Before Hermione could open her mouth to stammer out the lie she had been formulating in her head, the one where she took the blame to save Harry and Ron, Ariana spoke. Her voice was clear, calm, and carried over the sound of gushing water. It was the voice of someone delivering a simple, factual report.
"Ron Weasley made Hermione cry in Charms class this morning," she began, leaving no room for interruption. "She has been in this lavatory ever since. Harry and I were not at the feast. Today is the anniversary of his parents' death, and we felt it was more appropriate to grieve quietly than to celebrate. We were on our way back from the kitchens when we heard her scream. I shielded her, and then I neutralized the threat."

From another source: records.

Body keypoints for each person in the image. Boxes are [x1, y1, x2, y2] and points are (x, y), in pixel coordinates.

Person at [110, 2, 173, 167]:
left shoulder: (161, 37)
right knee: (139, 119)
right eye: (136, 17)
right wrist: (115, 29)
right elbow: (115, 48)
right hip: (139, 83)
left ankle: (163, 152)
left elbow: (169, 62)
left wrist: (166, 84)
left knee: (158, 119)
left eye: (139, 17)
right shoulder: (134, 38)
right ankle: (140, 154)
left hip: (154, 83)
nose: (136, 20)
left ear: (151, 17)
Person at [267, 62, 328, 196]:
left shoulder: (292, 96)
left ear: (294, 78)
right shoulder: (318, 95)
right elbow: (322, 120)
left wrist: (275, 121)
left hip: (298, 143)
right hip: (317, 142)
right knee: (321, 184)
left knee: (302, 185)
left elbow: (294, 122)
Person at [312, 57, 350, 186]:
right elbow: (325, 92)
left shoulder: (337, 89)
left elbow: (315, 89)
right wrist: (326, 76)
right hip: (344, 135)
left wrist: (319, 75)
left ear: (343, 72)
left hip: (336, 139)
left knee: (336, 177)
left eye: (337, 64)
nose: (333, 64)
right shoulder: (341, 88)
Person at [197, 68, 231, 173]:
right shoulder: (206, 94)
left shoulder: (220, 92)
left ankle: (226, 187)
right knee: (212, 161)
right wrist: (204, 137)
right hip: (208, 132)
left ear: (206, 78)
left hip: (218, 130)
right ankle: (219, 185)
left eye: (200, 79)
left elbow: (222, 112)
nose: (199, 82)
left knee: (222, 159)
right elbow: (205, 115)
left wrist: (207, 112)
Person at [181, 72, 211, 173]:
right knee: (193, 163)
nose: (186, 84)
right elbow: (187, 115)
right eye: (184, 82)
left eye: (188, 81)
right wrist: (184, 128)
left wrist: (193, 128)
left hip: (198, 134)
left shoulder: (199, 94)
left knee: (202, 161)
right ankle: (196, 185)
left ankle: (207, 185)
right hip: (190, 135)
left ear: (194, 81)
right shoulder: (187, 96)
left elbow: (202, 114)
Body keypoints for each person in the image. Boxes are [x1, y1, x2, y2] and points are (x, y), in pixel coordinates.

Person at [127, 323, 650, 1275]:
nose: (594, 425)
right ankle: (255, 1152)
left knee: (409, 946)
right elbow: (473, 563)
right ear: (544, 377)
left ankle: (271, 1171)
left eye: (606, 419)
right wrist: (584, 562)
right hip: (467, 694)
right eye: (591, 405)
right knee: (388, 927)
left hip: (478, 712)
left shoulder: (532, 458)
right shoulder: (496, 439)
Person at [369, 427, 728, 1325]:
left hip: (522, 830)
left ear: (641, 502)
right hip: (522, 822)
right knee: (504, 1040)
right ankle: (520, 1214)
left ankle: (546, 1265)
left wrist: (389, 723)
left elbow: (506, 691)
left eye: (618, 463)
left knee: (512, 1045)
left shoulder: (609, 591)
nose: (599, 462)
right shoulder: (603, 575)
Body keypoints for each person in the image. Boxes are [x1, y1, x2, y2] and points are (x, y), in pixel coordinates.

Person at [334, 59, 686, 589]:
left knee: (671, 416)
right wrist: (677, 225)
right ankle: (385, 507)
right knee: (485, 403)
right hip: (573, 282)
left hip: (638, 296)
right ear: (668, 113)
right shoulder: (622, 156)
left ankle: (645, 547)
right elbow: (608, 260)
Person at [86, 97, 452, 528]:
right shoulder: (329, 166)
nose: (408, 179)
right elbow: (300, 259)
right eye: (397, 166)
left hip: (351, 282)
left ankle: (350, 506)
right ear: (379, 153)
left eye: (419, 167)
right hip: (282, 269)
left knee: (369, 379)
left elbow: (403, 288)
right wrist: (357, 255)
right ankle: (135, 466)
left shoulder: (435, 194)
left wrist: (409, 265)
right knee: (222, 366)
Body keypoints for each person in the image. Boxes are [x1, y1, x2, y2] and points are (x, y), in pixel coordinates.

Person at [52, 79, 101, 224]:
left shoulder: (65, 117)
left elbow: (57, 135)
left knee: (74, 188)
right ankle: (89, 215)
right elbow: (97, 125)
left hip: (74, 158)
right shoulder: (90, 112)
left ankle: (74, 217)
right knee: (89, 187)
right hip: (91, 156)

Her statement was a masterpiece of truth. It was concise, it was accurate, and it preempted any possible narrative Hermione might have invented. It laid the blame for Hermione's presence squarely on Ron's shoulders, it provided an unassailable alibi for herself and Harry, and it presented her own actions not as reckless heroism, but as a logical, necessary response to an immediate danger.
The professors were stunned into silence. McGonagall looked from Ariana's serene, composed face to Hermione's tear-streaked one, then to the unconscious troll, and a dawning understanding spread across her features. Snape's lip curled, but he said nothing, his gaze still fixed on the girl who had single-handedly, and with terrifying efficiency, taken down a fully-grown mountain troll.
Hermione stared at Ariana, her mouth opening and closing silently. She had been ready to lie, to sacrifice her own reputation to protect the boys who had insulted her. And Ariana, with a few simple, true sentences, had rendered it all unnecessary. She had not only saved her life with magic, but she had also protected her with the truth, cutting through the potential tangle of lies and blame with the precision of a surgeon's scalpel.
In that moment, standing amidst the wreckage, Hermione Granger looked at Ariana Dumbledore and saw not a rival, not an aloof prodigy, but a force of nature unlike anything she had ever encountered.